Femme de gauche, je me suis senti à l'aise dans le rassemblement du 18 juin

Après l’avalanche d’horreurs déversées sur RL, et le battage médiatique sur l’apéro « provoc de l’ extrême droite », je vous avoue que je suis venue avec l’angoisse au ventre. Une copine de la Goutte d’Or m’accompagnait.
Ancienne du PC votant à gauche depuis toujours, (parfois nul, certes), classée comme baba cool par les uns, ingérable par d’autres, et planeuse invétérée par le reste, je ne peux pas encaisser le fait d’être classée à l’extrême droite. Cette copine habitant le 18 ème depuis des années, même si elle en a ras le bol de l’attitude d’occupant de la part des Islamistes, n’a vraiment rien d’une facho réac.
Or, qu’avons-nous vu en arrivant : Pierre Cassen cool comme pas deux, Pascal Hilout hilare, armé d’un saucisson vengeur, Christine Tasin, tout sourire, un Gaulois, une Bretonne, des costards cravates détendus, des touristes croyant à une dégustation de produits du terroir (un peu interloqués tout de même quand ils ont vu que le gros rouge n’était « que » du jus de raisin) .

## Consigne 1
Reproduisez fidèlement le passage du témoignage sur le rassemblement du 18 juin qui commence aux mots « Ancienne du PC » et s'arrête après les mots « de raisin) . ».
## Consigne 2
Rédigez la suite du témoignage sur le rassemblement du 18 juin, en reprenant juste après sa dernière phrase.
La liste qui suit n'est pas nécessaire.

## Données affichées

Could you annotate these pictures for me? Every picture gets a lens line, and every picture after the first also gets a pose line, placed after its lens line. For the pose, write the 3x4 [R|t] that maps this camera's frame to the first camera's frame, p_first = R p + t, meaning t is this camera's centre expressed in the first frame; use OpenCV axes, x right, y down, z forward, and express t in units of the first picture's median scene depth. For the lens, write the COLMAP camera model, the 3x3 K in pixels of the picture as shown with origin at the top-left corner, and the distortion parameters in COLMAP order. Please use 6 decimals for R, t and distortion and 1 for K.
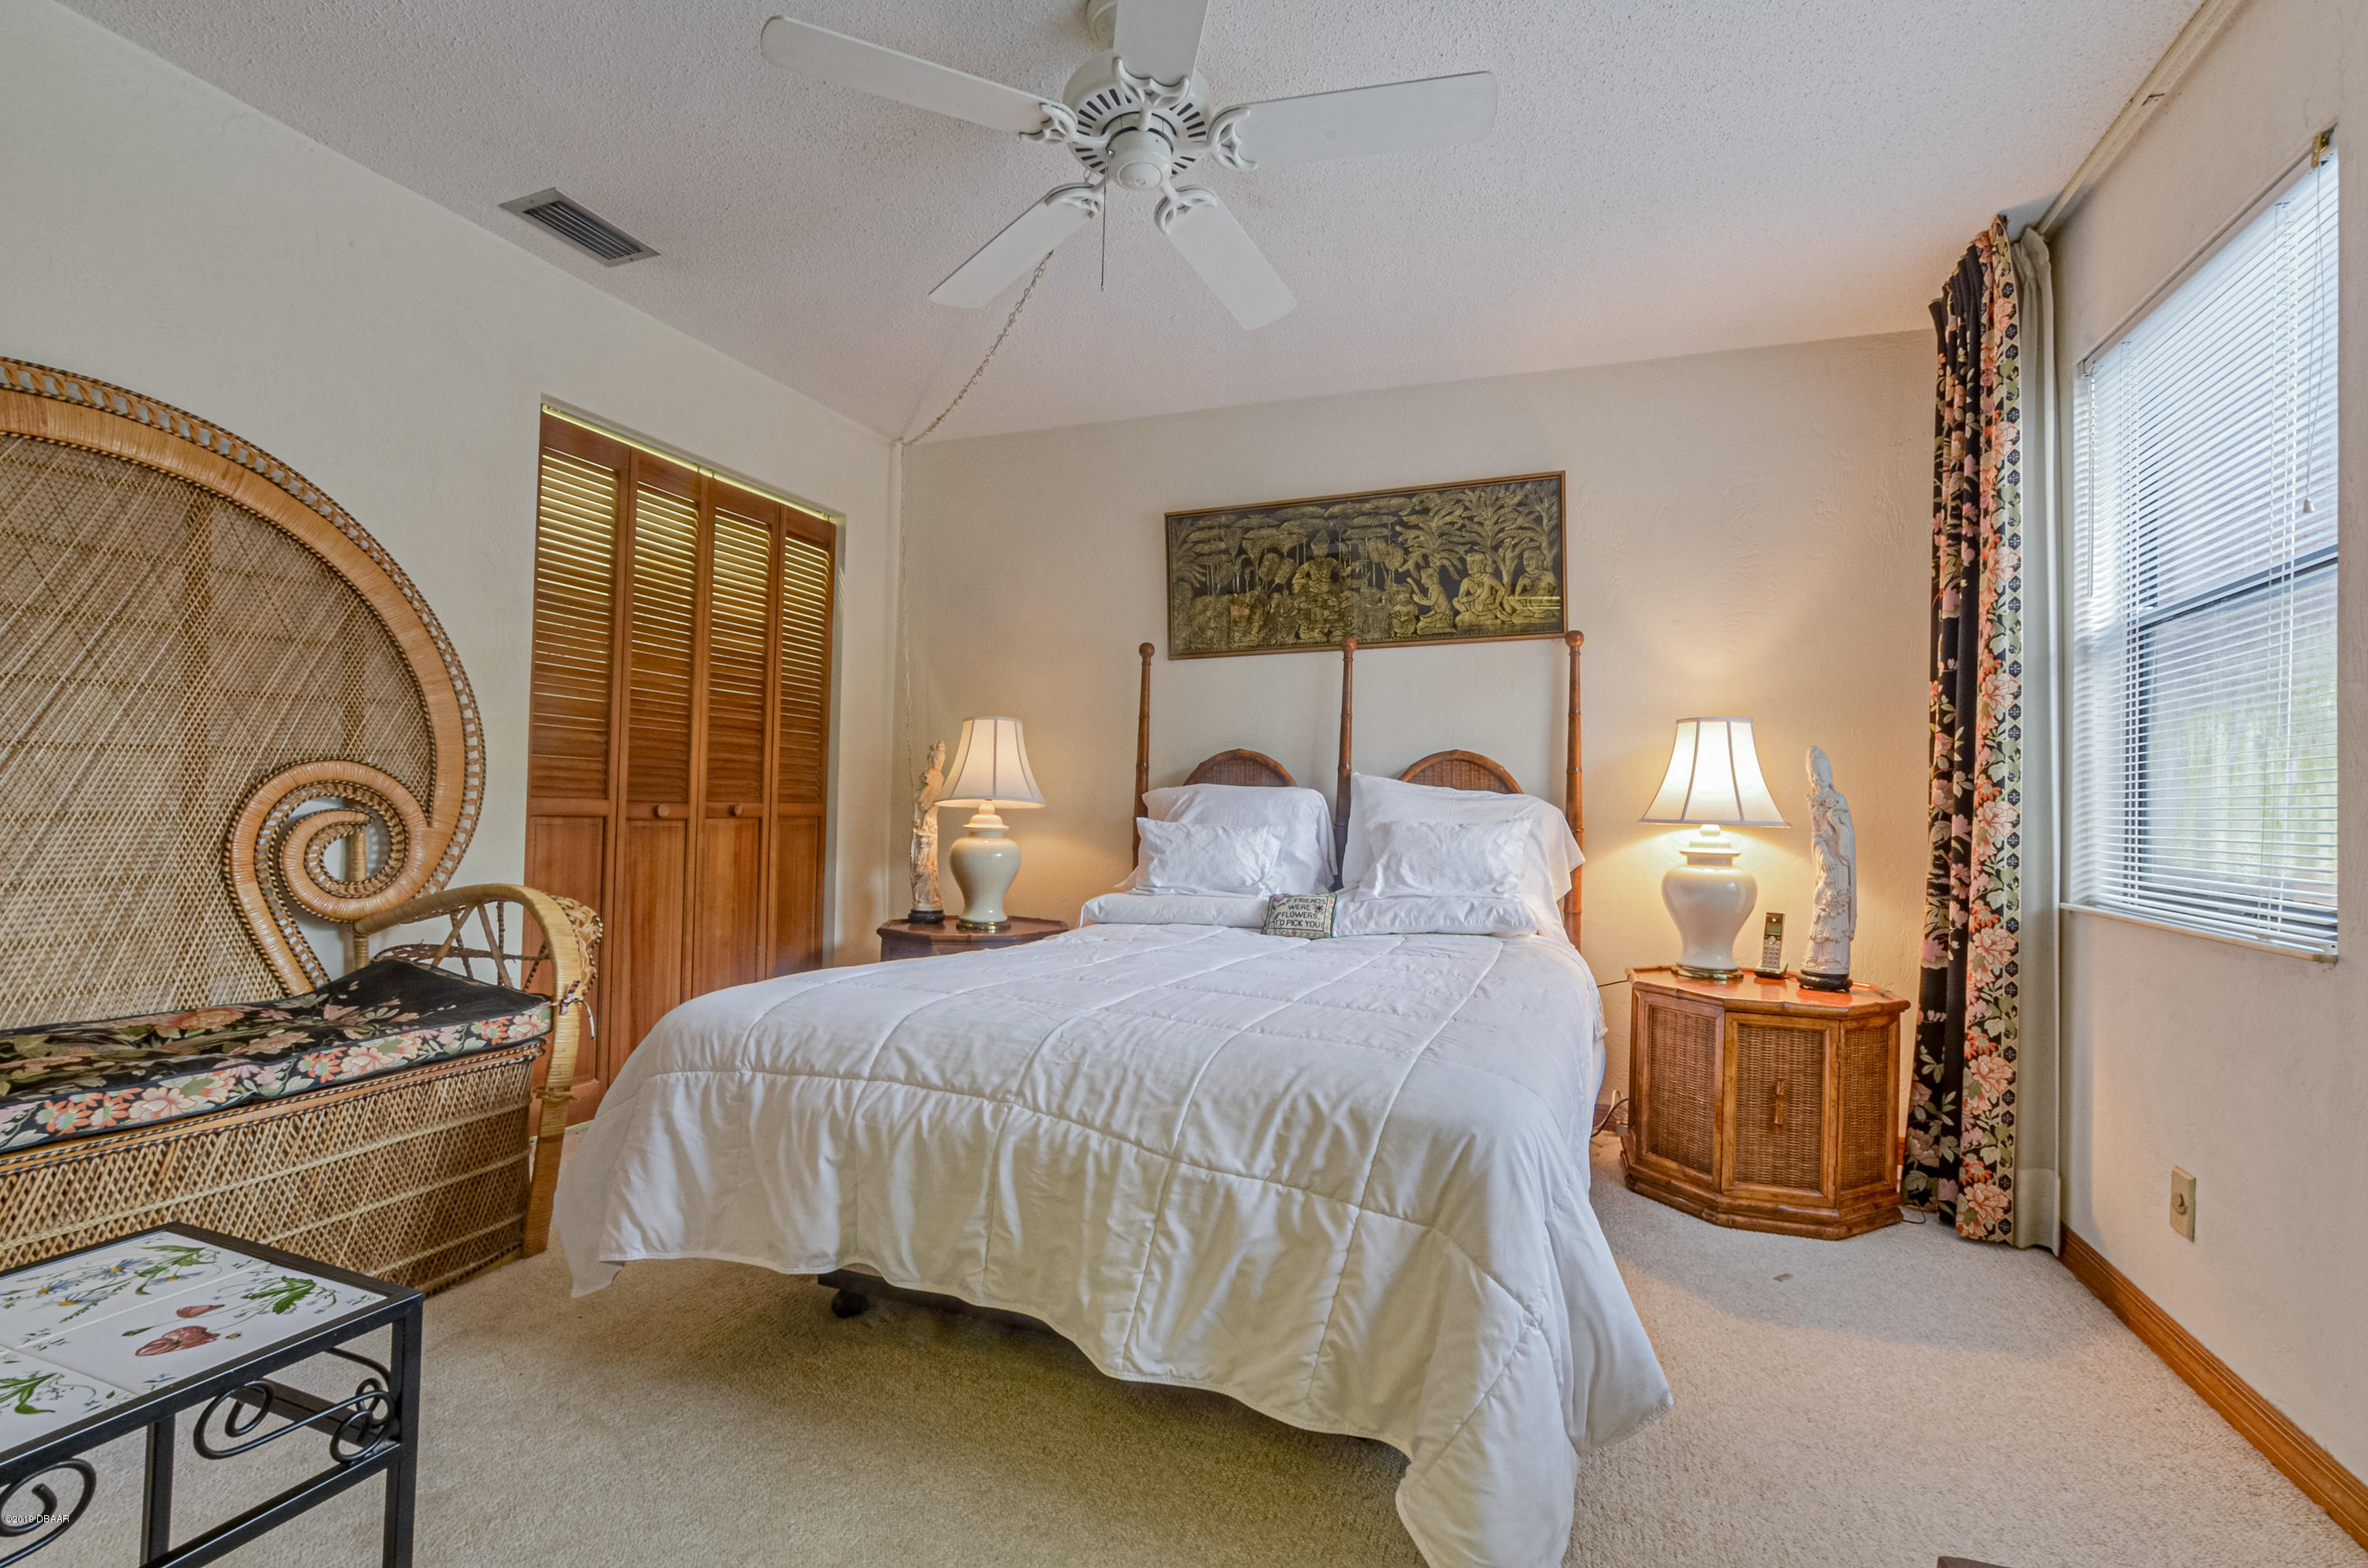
lens RADIAL K [[1055.2, 0, 1189.9], [0, 1055.2, 785.6], [0, 0, 1]] dist [-0.017968, 0.002680]
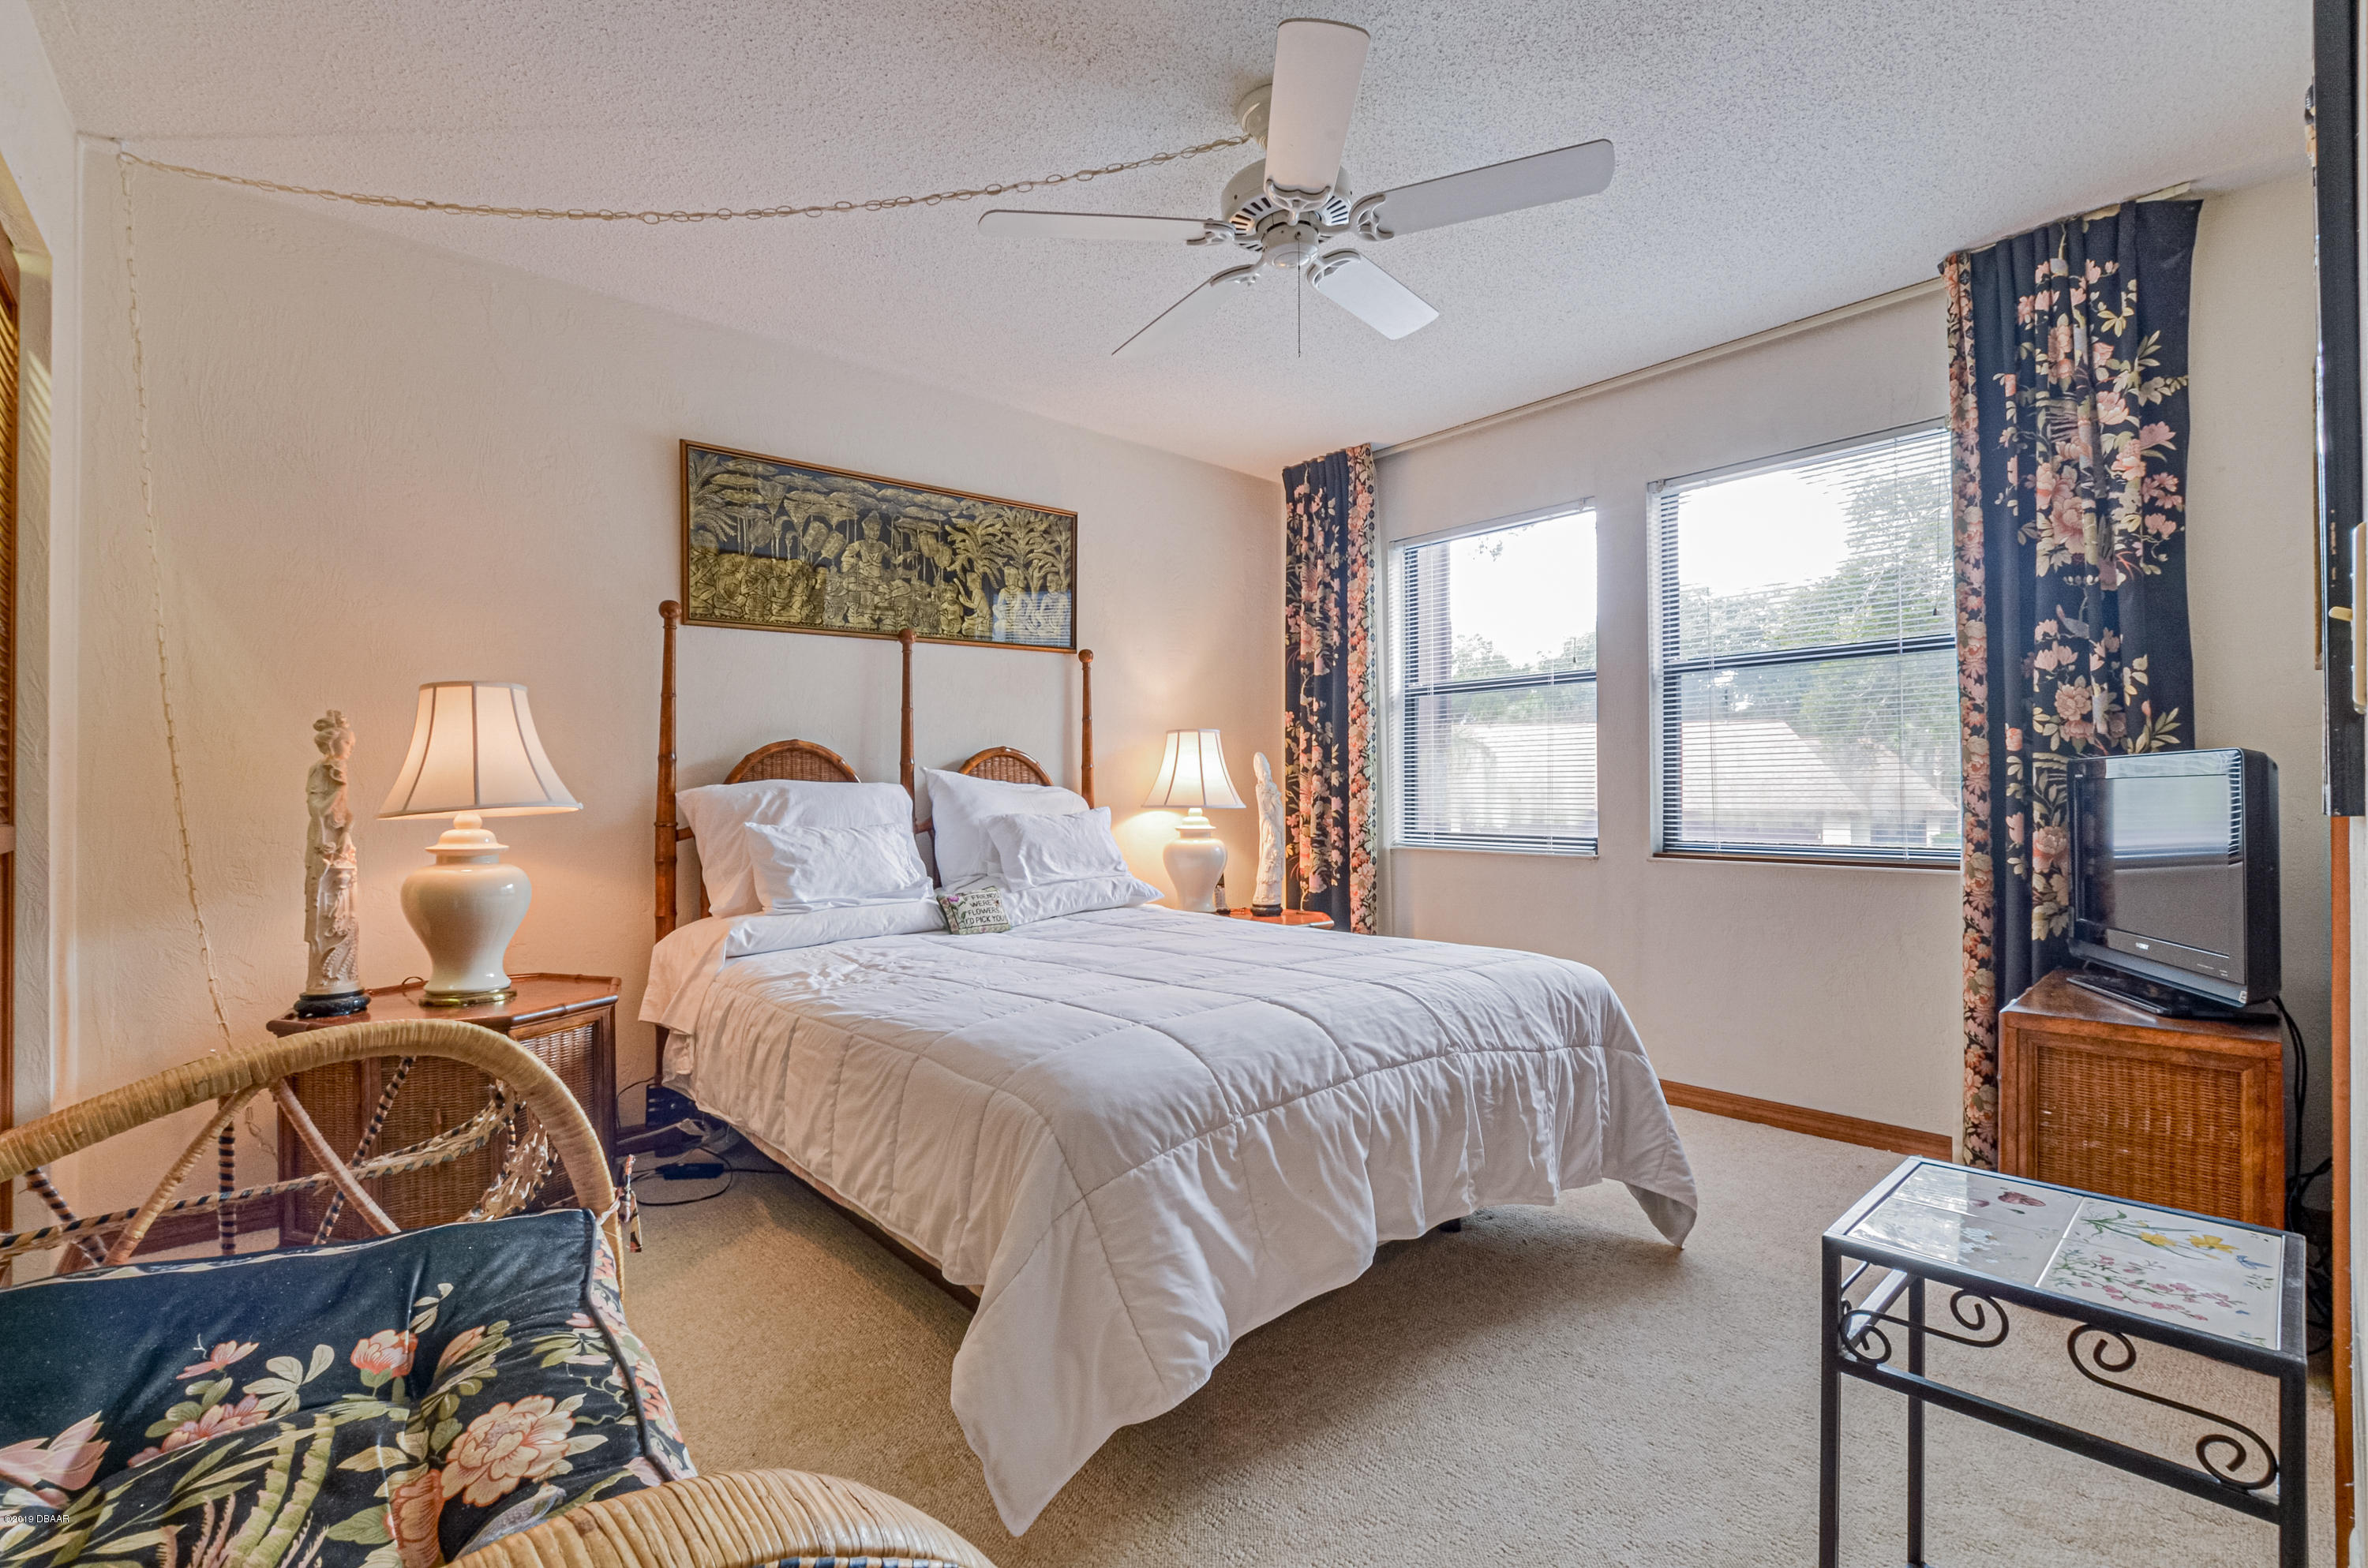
lens RADIAL K [[1055.2, 0, 1246.0], [0, 1055.2, 789.1], [0, 0, 1]] dist [-0.017968, 0.002680]
pose [[0.441180, -0.019901, 0.897198, -0.598751], [-0.007319, 0.999641, 0.025773, -0.019367], [-0.897389, -0.017937, 0.440876, 0.286807]]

## Zone de réponse 1
Ancienne du PC votant à gauche depuis toujours, (parfois nul, certes), classée comme baba cool par les uns, ingérable par d’autres, et planeuse invétérée par le reste, je ne peux pas encaisser le fait d’être classée à l’extrême droite. Cette copine habitant le 18 ème depuis des années, même si elle en a ras le bol de l’attitude d’occupant de la part des Islamistes, n’a vraiment rien d’une facho réac.
Or, qu’avons-nous vu en arrivant : Pierre Cassen cool comme pas deux, Pascal Hilout hilare, armé d’un saucisson vengeur, Christine Tasin, tout sourire, un Gaulois, une Bretonne, des costards cravates détendus, des touristes croyant à une dégustation de produits du terroir (un peu interloqués tout de même quand ils ont vu que le gros rouge n’était « que » du jus de raisin) .

## Zone de réponse 2
Des gens souriants, pas de cris, ni d’invectives, ni de bousculades.
Nous avons vu des Japonais, roulant valises, deux femmes portant hidjeb cherchant l’entrée du métro, relax Max sans s’émouvoir le moins du monde de toute cette foule et des CRS….
Les discours ont été nets sans circonvolutions pseudo intello sirupeuses, avec en plus l’humour de Pierre Cassen. Nous avons eu le sentiment d’une ferme remise des pendules à l’heure à savoir : nous ne voulons pas dans ce pays de la dictature des religieux intégristes, mais nous ne sommes pas anti croyants. Nous ne voulons pas que les femmes quelle que soit leur origine, soient considérées comme des humains de seconde zone, voire comme du gibier, nous sommes des citoyennes libres de penser, de vivre. Point final.